InfoSecBulletin Cybersecurity for mankind
Organizations with ties with the government are a lucrative target for cybercriminals. One such commercial and defense shipbuilder, which is also a U.S. Navy contractor, fell victim to a ransomware attack. Unsecured databases continue to be a huge problem as Peugeot became the latest in line to leak its user data and application secrets from its Peruvian store. In other news, a fake giveaway scam earned the scammer over $20,000 in cryptocurrency.
01
Fincantieri Marine Group suffered a ransomware attack that impacted certain computer systems on its network.
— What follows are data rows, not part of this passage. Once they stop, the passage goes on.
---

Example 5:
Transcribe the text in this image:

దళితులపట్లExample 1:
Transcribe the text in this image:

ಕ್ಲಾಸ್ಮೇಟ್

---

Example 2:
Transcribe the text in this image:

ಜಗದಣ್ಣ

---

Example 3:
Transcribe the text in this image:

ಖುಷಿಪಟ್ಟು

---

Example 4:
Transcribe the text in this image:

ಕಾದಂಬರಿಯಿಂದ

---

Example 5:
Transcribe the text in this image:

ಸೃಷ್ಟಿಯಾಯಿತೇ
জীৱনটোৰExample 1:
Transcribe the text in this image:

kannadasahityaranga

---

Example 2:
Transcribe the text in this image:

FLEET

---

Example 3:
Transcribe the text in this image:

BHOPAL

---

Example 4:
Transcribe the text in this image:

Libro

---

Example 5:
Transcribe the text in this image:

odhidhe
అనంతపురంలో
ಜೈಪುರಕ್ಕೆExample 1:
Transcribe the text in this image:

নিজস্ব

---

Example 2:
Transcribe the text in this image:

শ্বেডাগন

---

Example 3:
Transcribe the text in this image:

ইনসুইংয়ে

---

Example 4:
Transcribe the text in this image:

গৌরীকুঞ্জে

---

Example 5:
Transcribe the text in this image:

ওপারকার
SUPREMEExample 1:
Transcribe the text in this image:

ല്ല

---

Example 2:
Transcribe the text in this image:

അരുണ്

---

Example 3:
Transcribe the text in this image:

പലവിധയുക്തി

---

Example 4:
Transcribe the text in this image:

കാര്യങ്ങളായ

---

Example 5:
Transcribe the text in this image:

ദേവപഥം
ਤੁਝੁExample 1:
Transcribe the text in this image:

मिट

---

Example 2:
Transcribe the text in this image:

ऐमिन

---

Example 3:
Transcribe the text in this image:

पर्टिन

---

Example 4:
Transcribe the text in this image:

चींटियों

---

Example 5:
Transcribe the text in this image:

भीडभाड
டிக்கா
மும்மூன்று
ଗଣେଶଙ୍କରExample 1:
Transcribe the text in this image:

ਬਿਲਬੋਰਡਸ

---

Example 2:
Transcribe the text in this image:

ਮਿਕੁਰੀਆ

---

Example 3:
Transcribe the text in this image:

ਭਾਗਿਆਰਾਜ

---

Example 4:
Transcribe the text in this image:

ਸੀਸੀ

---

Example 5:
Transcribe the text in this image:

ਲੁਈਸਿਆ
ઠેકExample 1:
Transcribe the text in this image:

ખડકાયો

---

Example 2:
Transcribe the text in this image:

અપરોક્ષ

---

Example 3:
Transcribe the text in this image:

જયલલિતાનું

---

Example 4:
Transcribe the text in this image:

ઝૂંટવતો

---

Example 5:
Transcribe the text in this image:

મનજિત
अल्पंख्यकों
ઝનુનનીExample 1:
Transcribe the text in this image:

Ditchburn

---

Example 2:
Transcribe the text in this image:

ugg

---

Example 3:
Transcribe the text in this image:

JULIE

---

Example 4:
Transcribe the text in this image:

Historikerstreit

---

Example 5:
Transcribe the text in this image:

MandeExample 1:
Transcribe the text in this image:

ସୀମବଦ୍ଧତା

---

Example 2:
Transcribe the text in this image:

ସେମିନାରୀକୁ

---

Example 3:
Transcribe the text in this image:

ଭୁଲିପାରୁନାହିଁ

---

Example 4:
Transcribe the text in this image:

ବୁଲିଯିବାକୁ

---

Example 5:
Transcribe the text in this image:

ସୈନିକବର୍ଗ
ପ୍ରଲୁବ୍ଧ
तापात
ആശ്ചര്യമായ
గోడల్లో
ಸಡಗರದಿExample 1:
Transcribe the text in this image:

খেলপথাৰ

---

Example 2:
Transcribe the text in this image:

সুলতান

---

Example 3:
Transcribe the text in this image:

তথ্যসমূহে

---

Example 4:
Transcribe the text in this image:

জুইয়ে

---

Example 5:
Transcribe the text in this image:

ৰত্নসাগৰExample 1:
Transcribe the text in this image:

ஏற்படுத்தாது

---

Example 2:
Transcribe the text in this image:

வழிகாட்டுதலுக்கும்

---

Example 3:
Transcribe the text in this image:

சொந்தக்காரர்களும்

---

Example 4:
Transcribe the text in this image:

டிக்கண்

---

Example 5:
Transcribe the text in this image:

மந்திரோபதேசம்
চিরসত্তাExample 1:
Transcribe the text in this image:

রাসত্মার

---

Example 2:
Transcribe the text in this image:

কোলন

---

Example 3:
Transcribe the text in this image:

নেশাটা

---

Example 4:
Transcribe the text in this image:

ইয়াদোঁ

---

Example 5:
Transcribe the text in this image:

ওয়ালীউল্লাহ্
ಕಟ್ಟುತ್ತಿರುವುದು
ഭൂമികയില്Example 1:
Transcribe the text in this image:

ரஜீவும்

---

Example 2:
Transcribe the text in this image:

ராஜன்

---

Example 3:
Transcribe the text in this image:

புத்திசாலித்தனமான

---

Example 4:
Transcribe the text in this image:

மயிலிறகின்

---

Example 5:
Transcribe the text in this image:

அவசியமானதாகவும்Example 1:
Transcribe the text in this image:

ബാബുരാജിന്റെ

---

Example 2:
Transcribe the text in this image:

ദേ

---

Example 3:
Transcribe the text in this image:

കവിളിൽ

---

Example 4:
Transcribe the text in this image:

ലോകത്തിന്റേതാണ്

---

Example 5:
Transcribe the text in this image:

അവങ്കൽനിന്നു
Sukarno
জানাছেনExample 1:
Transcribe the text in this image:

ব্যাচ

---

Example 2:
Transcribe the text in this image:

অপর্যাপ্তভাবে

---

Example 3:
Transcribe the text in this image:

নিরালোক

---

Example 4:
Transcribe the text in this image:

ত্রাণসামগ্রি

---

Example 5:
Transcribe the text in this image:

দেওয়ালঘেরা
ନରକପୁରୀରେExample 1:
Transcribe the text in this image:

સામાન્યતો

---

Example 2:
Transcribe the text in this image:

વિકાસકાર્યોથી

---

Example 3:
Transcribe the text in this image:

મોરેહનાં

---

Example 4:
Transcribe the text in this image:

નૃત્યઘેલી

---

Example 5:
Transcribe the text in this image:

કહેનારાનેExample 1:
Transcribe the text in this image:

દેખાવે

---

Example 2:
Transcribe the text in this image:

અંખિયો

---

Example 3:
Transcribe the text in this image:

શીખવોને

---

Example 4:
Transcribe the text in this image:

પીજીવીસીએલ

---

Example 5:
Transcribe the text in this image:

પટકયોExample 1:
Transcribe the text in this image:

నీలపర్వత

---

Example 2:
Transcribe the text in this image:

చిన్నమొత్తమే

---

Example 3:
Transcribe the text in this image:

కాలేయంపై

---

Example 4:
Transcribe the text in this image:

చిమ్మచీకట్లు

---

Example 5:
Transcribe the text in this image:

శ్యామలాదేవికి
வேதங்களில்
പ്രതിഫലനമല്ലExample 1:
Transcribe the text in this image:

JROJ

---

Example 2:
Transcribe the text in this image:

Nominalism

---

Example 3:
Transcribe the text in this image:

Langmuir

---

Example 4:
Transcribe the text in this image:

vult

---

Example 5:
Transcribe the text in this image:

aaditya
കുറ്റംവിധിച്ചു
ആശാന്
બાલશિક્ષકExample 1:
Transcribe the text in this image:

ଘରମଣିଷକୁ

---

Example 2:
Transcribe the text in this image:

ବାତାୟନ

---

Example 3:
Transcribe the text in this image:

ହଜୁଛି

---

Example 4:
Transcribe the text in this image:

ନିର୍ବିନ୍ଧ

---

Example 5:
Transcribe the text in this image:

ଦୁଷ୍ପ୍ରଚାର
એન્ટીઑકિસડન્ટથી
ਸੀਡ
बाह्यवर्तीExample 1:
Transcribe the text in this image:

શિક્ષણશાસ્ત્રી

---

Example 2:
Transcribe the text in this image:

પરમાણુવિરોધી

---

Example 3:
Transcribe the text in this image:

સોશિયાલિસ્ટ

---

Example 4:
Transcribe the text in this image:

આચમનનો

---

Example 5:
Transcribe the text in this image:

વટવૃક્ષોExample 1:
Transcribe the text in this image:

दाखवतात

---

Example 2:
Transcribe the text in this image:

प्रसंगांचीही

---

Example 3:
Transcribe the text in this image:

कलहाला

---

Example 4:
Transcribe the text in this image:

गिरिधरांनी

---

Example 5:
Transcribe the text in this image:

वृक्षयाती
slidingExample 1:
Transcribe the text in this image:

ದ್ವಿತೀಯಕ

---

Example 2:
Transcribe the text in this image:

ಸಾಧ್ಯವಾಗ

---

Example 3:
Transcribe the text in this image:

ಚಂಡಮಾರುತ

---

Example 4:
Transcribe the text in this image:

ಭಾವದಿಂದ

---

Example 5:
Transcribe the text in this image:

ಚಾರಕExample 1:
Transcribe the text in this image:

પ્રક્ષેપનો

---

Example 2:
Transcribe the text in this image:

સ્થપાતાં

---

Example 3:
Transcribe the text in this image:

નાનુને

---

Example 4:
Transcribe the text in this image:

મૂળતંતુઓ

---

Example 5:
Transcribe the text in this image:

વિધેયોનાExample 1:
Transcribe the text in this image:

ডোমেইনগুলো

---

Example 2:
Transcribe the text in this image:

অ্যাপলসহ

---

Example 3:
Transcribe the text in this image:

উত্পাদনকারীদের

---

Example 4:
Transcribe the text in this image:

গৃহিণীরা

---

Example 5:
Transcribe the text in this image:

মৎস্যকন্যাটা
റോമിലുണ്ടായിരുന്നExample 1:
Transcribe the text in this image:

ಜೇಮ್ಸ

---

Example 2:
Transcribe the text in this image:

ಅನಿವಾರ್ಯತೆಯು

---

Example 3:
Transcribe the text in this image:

No evidence of compromise of employees’ personal data has been found yet.
02
French automobile brand Peugeot was found leaking access to its Peruvian user database, containing Full MySQL database URI, JWT passphrase and locations of private and public keys, and others.
03
The North Korea-linked BlueNoroff APT group—a subset of the Lazarus APT—was spotted targeting macOS users with a new malware, dubbed RustBucket, to download and execute various payloads.
04
Group-IB spotted a new phishing campaign targeting Facebook users via 3,200 fake profiles, in an attempt to steal account credentials from public figures, businesses, celebs, and others.
05
The CISA and the CNMF foiled an attempt by the Iranian Pioneer Kitten threat group to gain access to a city’s local infrastructure that would be used to record the results of voting for the 2020 elections – revealed the agencies recently.
06
Threat actors hacked the Twitter account of KuCoin to promote a fake giveaway scam, leading to the theft of more than $22,600 in cryptocurrency.
07
CPR identified Educated Manticore, a group closely related to the Iranian APT group Phosphorus, using a new Powerless backdoor. The threat group operates in the Middle East and North America and targets entities in Israel.
08
Two Chinese and Hong Kong nationals were indicted by the U.S. government for money laundering in relation to stolen cryptocurrency from North Korean hackers, Lazarus APT.
09
Kenya-based Naivas Supermarket disclosed a ransomware attack that compromised some of its data. The threat actor threatened to publish the stolen data online.
10
Cybersecurity startup Stack Identity raised $4 million in a seed funding round co-led by WestWave Capital and Benhamou Global Ventures.